#### Trecho fornecido
27 de nov. de 2007

Consciência


Consciência aqui significa a capacidade de ver um bule de café e ouvir o canto dos pássaros de uma maneira própria, e não do modo como se foi obrigado. Pode-se presumir que as crianças vêem e ouvem diferentemente dos adultos, e que são mais estéticas e menos intelectualizadas em seus primeiros anos de vida. O garotinho vê e ouve os pássaros com deleite. Vem então o pai e muito naturalmente acha que deve ajudar seu filho a "progredir". Diz ele: "Este aqui é um tico-tico; aquele é um pardal." Quando o garotinho passa a se preocupar em saber qual é o tico-tico e qual é o pardal, já não pode mais ver ou ouvir pássaros como antes. Tem que vê-los e ouvi-los do jeito que o pai quer. O pai tem boas razões, já que poucas pessoas poderão passar a vida inteira ouvindo passarinhos, e quanto mais cedo o garoto começar sua educa­ção, melhor. Umas poucas pessoas, no entanto, continuam podendo ver e ouvir do modo antigo. Pintores, poetas, músi­cos ainda o fazem.

A consciência assim descrita requer a vida no aqui e agora, não em qualquer outra parte, no passado e no futuro. Uma boa ilustração das alternativas possíveis é ir para o trabalho de manhã, dirigindo o carro velozmente. A pergunta decisiva é: "Onde está a mente quando o corpo está aqui?" e existem comumente quatro respostas:

1. O homem cuja principal preocupação é chegar na hora é o que está mais afastado. Com o corpo na direção do seu carro e a mente na porta do escritório, ele não toma conheci­mento do que o cerca, salvo quando surgir algum problema, quando então seu soma se reunirá à sua psique. Este é o quadrado, cuja principal preocupação é saber com que cara aparecerá diante do patrão. Se chegar atrasado, se esforçará ao máximo para deixar bem claros os sinais de sua afobação. A Criança submissa está no comando, e seu jogo é "Veja Só Como Me Esforcei". Enquanto dirige ele é quase completa­mente carente de autonomia, e, como ser humano, está mais morto do que vivo. Não é impossível que esta seja uma condi­ção favorável para o desenvolvimento de hipertensão ou de entupimento das coronárias.

#### Dados disponíveis

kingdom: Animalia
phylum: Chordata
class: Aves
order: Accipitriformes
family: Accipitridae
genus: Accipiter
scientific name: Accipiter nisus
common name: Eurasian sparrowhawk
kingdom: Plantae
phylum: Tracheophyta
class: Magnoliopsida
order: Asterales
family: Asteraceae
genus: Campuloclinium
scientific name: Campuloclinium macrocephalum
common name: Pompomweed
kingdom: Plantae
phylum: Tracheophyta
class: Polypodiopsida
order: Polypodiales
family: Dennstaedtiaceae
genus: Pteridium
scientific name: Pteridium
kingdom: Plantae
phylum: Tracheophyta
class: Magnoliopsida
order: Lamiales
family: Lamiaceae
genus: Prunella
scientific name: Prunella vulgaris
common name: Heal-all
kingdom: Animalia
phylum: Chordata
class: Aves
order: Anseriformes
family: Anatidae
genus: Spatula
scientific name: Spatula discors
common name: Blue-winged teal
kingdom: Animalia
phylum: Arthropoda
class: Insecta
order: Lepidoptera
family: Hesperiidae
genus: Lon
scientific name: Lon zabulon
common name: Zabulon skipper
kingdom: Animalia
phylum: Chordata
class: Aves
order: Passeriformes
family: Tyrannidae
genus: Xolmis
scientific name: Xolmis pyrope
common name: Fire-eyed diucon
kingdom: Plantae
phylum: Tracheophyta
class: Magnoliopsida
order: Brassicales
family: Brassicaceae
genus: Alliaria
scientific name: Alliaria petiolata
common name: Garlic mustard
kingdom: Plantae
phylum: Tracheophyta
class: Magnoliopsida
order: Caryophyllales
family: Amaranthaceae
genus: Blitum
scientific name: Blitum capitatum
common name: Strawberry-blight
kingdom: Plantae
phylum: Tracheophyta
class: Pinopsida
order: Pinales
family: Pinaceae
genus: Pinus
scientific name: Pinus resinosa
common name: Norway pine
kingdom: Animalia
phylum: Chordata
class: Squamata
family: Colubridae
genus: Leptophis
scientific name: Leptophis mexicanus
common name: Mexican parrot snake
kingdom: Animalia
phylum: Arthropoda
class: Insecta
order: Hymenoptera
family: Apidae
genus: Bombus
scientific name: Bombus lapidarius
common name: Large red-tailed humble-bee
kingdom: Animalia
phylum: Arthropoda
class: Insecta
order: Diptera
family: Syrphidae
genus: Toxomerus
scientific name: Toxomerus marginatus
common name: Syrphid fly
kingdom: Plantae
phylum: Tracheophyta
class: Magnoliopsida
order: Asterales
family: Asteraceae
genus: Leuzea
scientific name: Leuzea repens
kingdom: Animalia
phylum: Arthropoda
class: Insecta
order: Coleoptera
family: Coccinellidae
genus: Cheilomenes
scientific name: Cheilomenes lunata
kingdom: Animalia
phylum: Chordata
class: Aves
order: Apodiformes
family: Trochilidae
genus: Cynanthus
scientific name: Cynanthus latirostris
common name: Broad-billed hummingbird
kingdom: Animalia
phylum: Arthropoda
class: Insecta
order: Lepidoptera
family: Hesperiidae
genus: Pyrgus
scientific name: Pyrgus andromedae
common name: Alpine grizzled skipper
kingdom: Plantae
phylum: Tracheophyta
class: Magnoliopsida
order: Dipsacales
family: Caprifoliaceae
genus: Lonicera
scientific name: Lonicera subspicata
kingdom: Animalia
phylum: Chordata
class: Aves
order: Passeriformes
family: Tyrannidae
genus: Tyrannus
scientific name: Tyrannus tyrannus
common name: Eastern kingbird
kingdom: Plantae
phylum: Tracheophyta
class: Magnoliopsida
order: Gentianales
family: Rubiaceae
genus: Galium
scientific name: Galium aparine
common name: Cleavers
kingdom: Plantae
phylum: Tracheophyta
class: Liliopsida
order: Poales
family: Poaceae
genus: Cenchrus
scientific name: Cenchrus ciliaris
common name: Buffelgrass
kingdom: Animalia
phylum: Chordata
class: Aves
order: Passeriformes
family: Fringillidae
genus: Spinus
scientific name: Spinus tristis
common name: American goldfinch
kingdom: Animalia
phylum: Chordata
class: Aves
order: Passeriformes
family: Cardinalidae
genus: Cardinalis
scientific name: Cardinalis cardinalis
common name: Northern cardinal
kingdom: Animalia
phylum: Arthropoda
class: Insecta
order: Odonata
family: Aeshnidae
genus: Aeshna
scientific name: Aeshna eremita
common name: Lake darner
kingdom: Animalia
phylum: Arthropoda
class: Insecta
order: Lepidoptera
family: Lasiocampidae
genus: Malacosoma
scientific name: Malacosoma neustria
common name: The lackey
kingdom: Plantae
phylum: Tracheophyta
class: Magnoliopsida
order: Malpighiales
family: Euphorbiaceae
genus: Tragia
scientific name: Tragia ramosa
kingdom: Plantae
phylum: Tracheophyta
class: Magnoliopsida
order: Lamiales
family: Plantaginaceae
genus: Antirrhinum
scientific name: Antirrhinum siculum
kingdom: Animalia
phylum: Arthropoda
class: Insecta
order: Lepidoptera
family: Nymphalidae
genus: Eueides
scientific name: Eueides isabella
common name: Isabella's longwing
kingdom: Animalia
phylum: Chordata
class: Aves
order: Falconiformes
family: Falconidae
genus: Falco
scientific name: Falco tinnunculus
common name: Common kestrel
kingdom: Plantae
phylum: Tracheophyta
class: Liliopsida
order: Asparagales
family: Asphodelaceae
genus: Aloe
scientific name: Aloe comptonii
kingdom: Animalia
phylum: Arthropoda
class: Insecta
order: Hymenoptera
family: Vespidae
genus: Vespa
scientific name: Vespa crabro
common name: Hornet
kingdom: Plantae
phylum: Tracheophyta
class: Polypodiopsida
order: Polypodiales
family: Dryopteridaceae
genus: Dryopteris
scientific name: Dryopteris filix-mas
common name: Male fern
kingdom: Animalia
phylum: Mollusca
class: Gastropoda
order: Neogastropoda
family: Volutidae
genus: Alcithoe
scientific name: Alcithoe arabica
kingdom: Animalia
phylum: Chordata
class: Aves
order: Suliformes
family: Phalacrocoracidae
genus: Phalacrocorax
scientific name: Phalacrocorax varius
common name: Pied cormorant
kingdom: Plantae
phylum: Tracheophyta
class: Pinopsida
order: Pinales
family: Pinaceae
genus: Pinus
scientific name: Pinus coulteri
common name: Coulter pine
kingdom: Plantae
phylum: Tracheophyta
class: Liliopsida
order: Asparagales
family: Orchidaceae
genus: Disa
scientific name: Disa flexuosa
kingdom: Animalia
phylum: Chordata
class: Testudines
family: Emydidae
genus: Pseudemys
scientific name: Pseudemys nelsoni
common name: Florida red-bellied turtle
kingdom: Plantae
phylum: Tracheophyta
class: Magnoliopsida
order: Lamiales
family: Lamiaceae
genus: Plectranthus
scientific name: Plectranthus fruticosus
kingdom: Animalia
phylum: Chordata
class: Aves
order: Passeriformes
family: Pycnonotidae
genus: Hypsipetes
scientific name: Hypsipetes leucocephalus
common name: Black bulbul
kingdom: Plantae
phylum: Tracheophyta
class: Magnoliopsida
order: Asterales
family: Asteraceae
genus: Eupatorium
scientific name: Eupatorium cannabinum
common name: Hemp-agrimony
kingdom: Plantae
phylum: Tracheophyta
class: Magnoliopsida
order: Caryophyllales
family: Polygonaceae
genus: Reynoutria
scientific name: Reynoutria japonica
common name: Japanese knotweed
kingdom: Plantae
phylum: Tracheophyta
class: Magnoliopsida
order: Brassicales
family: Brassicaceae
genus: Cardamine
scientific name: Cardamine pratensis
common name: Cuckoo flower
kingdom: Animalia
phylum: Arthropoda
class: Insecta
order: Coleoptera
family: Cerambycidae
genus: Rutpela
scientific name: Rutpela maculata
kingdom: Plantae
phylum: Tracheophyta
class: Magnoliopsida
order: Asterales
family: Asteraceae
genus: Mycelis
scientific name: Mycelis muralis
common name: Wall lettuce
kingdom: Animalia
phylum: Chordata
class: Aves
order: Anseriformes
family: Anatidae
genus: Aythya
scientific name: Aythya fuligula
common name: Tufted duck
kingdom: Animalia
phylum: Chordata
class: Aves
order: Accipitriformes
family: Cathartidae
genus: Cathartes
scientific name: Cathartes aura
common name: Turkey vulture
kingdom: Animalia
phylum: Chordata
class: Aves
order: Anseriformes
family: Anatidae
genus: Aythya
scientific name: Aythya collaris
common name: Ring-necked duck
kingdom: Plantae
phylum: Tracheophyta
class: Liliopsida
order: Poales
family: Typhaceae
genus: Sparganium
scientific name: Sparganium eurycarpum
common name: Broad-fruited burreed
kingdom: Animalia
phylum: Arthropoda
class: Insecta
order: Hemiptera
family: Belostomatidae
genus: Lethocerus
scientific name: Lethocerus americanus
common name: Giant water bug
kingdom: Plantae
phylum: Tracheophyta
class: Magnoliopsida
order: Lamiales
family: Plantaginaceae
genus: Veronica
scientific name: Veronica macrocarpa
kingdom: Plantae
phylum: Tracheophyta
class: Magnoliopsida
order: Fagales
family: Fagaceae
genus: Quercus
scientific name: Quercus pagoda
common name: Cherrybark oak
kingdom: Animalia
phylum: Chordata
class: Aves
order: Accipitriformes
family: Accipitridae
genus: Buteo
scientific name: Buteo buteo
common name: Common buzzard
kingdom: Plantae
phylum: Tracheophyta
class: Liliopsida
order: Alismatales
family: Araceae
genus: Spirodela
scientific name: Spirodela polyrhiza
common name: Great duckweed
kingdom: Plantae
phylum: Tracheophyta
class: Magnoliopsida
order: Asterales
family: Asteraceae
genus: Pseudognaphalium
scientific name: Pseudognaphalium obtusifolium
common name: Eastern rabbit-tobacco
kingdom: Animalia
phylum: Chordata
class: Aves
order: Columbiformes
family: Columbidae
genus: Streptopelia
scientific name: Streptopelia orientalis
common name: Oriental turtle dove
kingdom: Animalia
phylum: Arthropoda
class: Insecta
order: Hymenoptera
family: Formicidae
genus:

#### O que fazer
A – Copie sem nenhuma alteração as fileiras de dados que começam na fileira com "family: Cerambycidae" e seguem até a fileira com "scientific name: Cathartes aura", incluindo as duas.
B – Escreva a continuação do texto sobre a consciência, começando logo depois da última frase apresentada.

#### Respostas a seguir
A –
family: Cerambycidae
genus: Rutpela
scientific name: Rutpela maculata
kingdom: Plantae
phylum: Tracheophyta
class: Magnoliopsida
order: Asterales
family: Asteraceae
genus: Mycelis
scientific name: Mycelis muralis
common name: Wall lettuce
kingdom: Animalia
phylum: Chordata
class: Aves
order: Anseriformes
family: Anatidae
genus: Aythya
scientific name: Aythya fuligula
common name: Tufted duck
kingdom: Animalia
phylum: Chordata
class: Aves
order: Accipitriformes
family: Cathartidae
genus: Cathartes
scientific name: Cathartes aura

B –
2. O Zangado, por sua vez, não está tão preocupado com o fato de chegar na hora como em colecionar desculpas para seu atraso. Acidentes, sinais luminosos mal sincronizados, barbeiragens ou simples burrices dos outros se ajustam bem ao seu esquema e secretamente são bem recebidos, como contribuições para jogar "Olhe Só O Que Você Me Fez Fazer". Ele também não se dá conta daquilo que o cerca, salvo o que possa auxiliar seu jogo, de modo que está apenas meio vivo. Seu corpo está no automóvel, mas sua mente está longe, procurando defeitos e injustiças.

3. Mais raro é o "motorista nato", o homem para quem dirigir um automóvel é ao mesmo tempo uma ciência e uma arte, perfeitamente adaptada à sua natureza. Enquanto progri­de veloz e habilmente através do tráfego, ele é um só com seu veículo. Também não toma conhecimento do que o cerca, salvo quando surgir alguma coisa que sirva para o exercí­cio de sua habilidade, mas ele está muito consciente de si próprio e da máquina que controla tão bem, e, no que diz respeito a isto, está vivo.

4. O quarto caso é o da pessoa que é consciente, e que não se apressará porque está vivendo o momento presente e no ambiente que o envolve: o céu, as árvores, a sensação de movimento. Apressar-se é negligenciar tudo isso e pensar apenas em algo que está por acontecer e que está longe, em meros obstáculos ou somente em si próprio. A pessoa consciente está viva porque sabe o que sente, onde está e o momento que vive. Sabe que depois que morrer as árvores continuarão lá e ela não poderá vê-las de novo; por isto quer vê-las agora com a máxima intensidade possível.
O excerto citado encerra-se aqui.